Problem details - Across the records, how many lines contain "pixels"? Answer with the number alone.

Dataset entries:
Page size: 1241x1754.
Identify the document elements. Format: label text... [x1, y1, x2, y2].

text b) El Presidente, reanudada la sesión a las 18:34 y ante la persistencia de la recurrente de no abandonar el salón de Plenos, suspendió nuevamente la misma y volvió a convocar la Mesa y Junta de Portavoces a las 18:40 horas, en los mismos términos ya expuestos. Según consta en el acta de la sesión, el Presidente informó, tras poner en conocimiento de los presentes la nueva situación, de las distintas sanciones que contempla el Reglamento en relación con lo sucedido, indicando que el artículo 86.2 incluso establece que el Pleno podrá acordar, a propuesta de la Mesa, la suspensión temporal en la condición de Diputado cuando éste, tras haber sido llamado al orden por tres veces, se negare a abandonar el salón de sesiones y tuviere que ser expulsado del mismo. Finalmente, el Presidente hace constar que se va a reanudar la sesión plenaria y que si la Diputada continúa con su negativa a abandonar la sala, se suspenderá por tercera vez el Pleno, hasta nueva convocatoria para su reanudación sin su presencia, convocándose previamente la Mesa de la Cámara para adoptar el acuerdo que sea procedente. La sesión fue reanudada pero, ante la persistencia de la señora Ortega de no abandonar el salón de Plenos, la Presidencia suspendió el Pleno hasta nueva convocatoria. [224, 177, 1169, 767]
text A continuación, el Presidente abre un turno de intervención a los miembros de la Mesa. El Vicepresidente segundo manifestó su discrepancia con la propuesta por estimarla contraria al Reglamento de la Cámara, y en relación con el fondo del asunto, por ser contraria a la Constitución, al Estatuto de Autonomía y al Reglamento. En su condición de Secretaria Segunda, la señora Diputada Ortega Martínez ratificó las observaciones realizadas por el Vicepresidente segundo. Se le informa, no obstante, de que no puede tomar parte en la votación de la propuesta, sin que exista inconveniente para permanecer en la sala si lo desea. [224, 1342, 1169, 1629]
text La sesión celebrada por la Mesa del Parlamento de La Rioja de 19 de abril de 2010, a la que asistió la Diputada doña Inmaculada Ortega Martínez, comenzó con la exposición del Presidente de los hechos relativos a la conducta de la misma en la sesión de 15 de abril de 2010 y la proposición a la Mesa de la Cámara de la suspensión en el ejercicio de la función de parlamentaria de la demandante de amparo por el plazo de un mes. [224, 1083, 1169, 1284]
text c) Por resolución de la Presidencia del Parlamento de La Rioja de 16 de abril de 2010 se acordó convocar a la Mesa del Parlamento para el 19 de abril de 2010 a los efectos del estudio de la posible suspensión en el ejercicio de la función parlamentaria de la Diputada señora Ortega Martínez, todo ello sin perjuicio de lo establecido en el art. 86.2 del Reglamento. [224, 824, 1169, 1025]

...

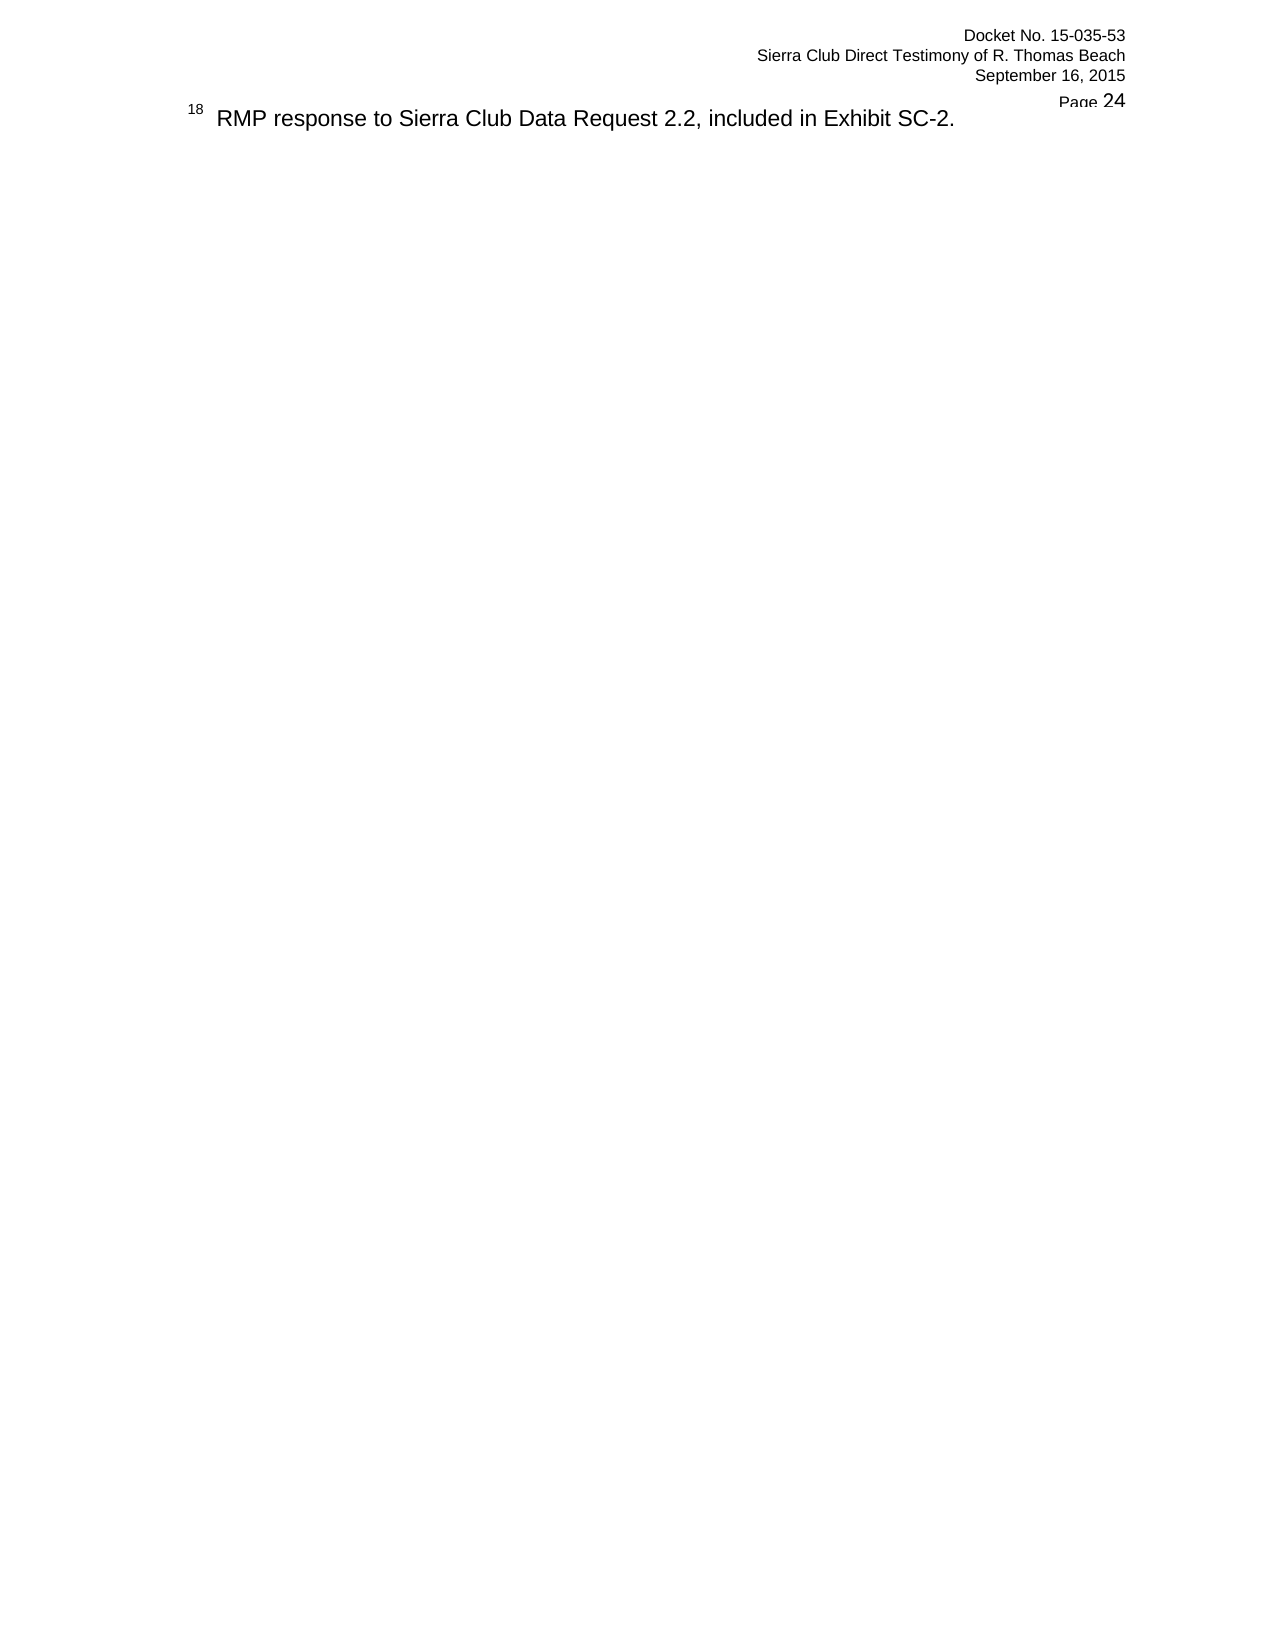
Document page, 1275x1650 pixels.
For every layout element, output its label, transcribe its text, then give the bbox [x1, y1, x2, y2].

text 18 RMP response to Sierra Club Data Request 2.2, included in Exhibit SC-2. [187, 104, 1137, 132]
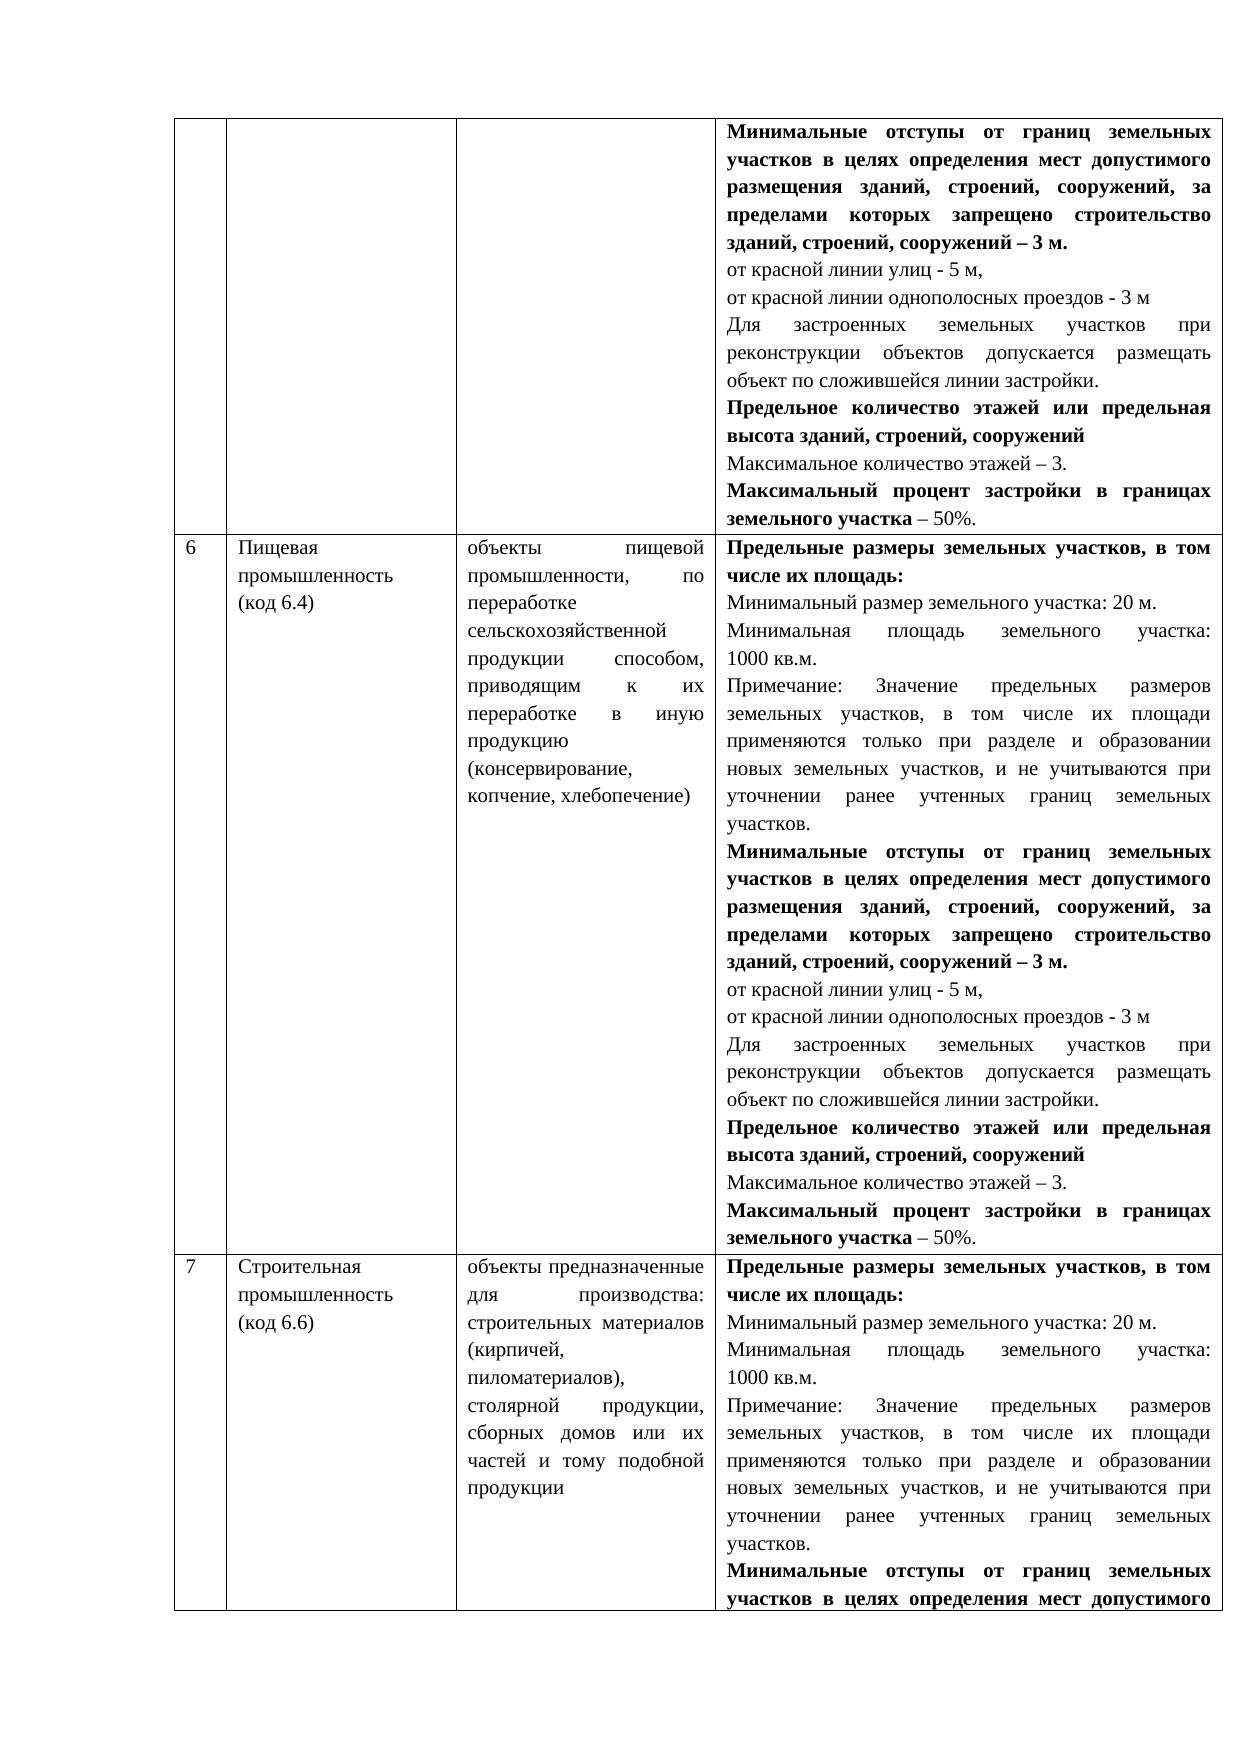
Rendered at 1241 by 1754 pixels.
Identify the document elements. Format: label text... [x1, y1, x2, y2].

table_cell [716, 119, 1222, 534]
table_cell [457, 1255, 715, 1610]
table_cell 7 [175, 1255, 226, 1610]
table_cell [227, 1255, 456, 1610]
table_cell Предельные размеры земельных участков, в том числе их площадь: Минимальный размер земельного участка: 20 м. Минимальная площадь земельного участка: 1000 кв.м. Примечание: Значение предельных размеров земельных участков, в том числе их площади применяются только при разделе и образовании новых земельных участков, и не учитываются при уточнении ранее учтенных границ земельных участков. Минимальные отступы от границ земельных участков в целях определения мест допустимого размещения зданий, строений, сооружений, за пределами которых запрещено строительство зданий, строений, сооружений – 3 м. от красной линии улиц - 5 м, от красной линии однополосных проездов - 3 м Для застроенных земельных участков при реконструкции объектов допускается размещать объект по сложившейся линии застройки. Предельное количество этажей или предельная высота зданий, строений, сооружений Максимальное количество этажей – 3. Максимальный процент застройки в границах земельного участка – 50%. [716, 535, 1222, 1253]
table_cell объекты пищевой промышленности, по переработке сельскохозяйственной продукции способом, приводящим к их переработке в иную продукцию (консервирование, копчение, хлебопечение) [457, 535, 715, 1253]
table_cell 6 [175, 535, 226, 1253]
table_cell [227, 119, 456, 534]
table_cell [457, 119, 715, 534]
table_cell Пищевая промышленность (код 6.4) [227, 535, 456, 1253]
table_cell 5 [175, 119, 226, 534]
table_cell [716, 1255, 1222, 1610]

Answer below - 2